ANGUS: A breed of hornless cattle originating in Scotland, with black or dark red coats.

BRANDED BEEF: Some producers market steaks with brand names, promising consistency of quality. These tend to be choice grades. Branding also may refer to the cattle breed, such as Certified Angus, which identifies meat from “Angus-influenced cattle,” or where it comes from, such as the Kobe region of Japan.

GRAIN- OR CORN-FED BEEF: This is regular American beef, some 85 percent of the market. After a year or so at pasture, most cattle get a three- to six-month stretch confined in a feed lot, where they receive a fattening diet high in corn before going to market.

GRASS-FED BEEF: All US cattle start out eating grass, but this designation refers to animals that never get a final fattening on grain. Some describe grass-fed beef as having a sweet, nutty flavor, but others call it tough and gamey, which may reflect a lack of standardization of the available meat.

KOBE BEEF: Costly beef from the Kobe region of Japan, where cattle are fed a diet of beer, allowed little exercise and, supposedly, massaged daily to achieve a legendary level of white-laced marbling and tenderness. So-called “American Kobe” refers to unmassaged US-raised cattle of the same wagyu breed.

MARINADE: A seasoned liquid that adds flavor and, in some cases, tenderizes.

MARBLING: Flecks and streaks of fat integrated in the meat, which give it flavor and contribute to tenderness.

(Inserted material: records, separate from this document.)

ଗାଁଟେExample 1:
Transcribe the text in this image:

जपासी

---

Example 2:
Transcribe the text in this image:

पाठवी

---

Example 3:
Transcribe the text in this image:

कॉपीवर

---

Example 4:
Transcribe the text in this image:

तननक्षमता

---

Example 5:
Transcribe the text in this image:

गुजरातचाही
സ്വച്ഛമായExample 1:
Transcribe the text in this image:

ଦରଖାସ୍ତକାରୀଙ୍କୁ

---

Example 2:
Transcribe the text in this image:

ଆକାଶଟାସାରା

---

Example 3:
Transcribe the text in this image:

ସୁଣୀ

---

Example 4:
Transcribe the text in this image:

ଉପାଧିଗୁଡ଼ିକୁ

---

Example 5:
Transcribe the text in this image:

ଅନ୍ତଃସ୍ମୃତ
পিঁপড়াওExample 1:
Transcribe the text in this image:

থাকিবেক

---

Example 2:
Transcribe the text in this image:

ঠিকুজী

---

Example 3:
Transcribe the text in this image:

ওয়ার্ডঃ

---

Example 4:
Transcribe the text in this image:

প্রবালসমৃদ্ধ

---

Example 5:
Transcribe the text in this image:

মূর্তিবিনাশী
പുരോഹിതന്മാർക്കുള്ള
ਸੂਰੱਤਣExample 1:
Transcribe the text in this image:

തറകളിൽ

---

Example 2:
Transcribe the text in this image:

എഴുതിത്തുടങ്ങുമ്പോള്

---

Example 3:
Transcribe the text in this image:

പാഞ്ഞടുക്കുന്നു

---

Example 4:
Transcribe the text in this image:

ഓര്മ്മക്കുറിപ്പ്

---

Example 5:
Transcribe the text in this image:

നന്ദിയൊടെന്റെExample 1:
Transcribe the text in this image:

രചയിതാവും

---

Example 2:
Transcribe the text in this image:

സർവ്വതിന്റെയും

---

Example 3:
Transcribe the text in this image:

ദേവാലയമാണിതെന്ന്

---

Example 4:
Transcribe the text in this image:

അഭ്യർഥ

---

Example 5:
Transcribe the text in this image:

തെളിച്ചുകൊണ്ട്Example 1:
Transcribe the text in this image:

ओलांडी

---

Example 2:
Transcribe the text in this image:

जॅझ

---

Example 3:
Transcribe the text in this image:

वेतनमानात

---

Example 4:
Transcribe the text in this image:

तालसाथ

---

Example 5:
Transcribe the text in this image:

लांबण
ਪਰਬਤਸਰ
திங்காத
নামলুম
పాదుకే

NATURAL BEEF: Beef with no additives, such as preservatives or marinades.

ORGANIC BEEF: To be certified organic, cattle must eat only organic feed and may not be given hormones or antibiotics. This meat, often leaner than regular beef, comes at premium prices from natural-foods stores such as Whole Foods and Wild Oats.

RUB: A blend of seasonings, such as herbs and spices, that adds flavor and is applied to the surface of raw steaks.

Leah A. Zeldes


Helpful suggestions are also provided to ensure successful grilling:

MEAT OF THE ISSUE

Here are a few more recommendations for great grilling:

Use high-quality charcoal. Hardwood lump charcoal delivers more flavor; briquettes burn more evenly. For the best of both worlds, use both.

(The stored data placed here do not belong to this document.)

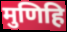
मुणिहिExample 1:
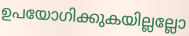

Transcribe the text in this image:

ഉപയോഗിക്കുകയില്ലല്ലോ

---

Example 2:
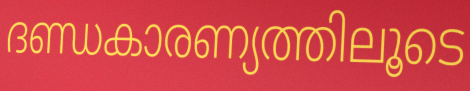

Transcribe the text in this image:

ദണ്ഡകാരണ്യത്തിലൂടെ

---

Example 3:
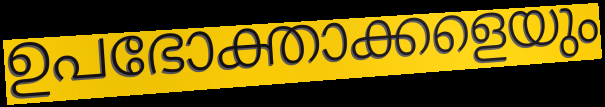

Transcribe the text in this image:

ഉപഭോക്താക്കളെയും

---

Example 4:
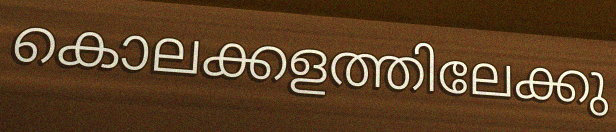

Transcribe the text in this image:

കൊലക്കളത്തിലേക്കു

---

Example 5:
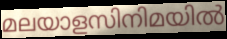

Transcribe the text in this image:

മലയാളസിനിമയിൽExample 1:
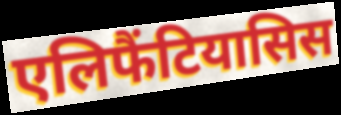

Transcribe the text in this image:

एलिफैंटियासिस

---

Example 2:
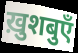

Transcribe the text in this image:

ख़ुशबुएँ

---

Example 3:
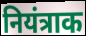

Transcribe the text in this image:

नियंत्राक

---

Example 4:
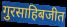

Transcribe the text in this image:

गुरसाहिबजीत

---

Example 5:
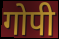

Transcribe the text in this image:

गोपी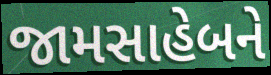
જામસાહેબનેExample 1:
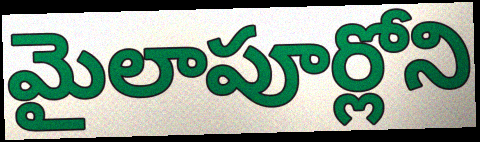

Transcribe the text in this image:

మైలాపూర్లోని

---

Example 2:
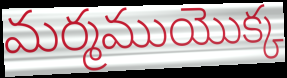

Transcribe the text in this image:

మర్మముయొక్క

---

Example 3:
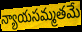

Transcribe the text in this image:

న్యాయసమ్మతమే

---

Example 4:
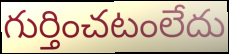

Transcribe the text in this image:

గుర్తించటంలేదు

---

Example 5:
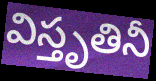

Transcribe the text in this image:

విస్తృతినీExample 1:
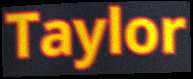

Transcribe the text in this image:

Taylor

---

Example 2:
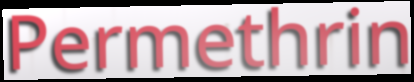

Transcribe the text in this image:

Permethrin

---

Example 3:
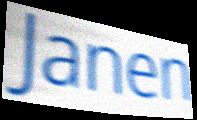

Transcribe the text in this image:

Janen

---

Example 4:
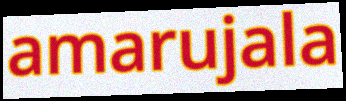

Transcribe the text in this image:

amarujala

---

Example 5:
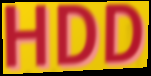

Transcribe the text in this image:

HDDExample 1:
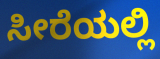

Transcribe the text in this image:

ಸೀರೆಯಲ್ಲಿ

Avoid chemical starters, which can taint flavor. Use a chimney starter and a bit of crumpled newspaper.

Use enough charcoal: 30 lumps or briquettes per pound of meat. Add a few more in cold weather or high humidity.

When the coals are 70 percent ash covered, they’re ready for cooking. That takes about 20 minutes.

For gas grills, preheat to 550 degrees, or high, for 15 to 20 minutes before lowering the temperature.

To tell when the fire is ready, hold your hand, palm side down, about 6 inches above the coals. Count “one thousand one, one thousand two,” etc., until the heat is uncomfortable. If you can keep your hand in place for two seconds, it’s hot, 375 degrees or more; three seconds, it’s medium hot, about 350 to 375 degrees; four seconds — it’s medium, about 300 to 350 degrees; five seconds, it’s low, about 200 to 300 degrees.

Use direct cooking — right over the fire — to grill most foods that need less than 25 minutes to cook.

Use indirect cooking, with the fire next to but not beneath the meat, for foods that need more than 25 minutes of cooking or that are coated in easily burned sauces or marinades.

Avoid frequent flipping. Start bone-in cuts with the biggest bone-side down. Turn steaks only once, about halfway through grilling time, when the meat juices start to bubble to the top.

Remove steaks from the heat when they reach temperatures 10 degrees below the desired doneness. They’ll continue to cook off the grill.

Let the cooked steaks stand 5 to 10 minutes before eating to allow the juices to redistribute.